Rock Health has tracked investment in its target industry nearly a decade, and the data paint a mixed picture.
M&A remains down on recent highs. In 2015, Rock Health tracked 188 takeovers of digital health companies. By 2019, the figure had fallen to 112, up just one deal over the previous year.
The decline in M&A in recent years has been characterized by a sharp reduction in acquisitions by technology companies and consolidation among digital health startups. Medical device companies, biopharma businesses and payers, which Rock Health groups as “other” acquirers, continue to buy up digital health startups at a near-record rate.

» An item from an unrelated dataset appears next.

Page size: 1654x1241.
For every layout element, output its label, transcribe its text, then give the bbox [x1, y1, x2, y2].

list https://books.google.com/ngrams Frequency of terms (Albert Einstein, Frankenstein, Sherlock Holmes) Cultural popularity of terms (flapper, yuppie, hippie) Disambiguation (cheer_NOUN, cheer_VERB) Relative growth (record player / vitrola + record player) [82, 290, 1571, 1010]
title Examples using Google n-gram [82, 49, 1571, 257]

Most of the money is now coming from repeat investors, with more than half of digital health VCs having been active since 2014. Rock Health’s talks with financiers point to a potential slowdown in investment but, with funds sitting on cash from the recent boom years and still committed to digital health, money is expected to continue flowing into startups with promising technology.
Six digital health startups, as defined by Rock Health, were also able to raise money from public investors in 2019. The report said that as of Jan. 1, the 2019 class of IPOs (Livongo, Health Catalyst, Phreesia, Change Healthcare, Peloton and Progyny) had a combined market cap of $17 billion.
The Rock Health team noted that listings took place at a time when many companies in other industries went public, and the post-IPO performance of stocks like Uber, Lyft and Slack may be making investors less willing to invest in new listings, creating a headwind for digital health startups that want to go public.
Still, Rock Health thinks the overall picture is positive, pointing to creation of remote patient monitoring reimbursement codes, the advance of FDA’s Digital Health Software Precertification Program, and collection of public comments on proposed data blocking rules as positive developments.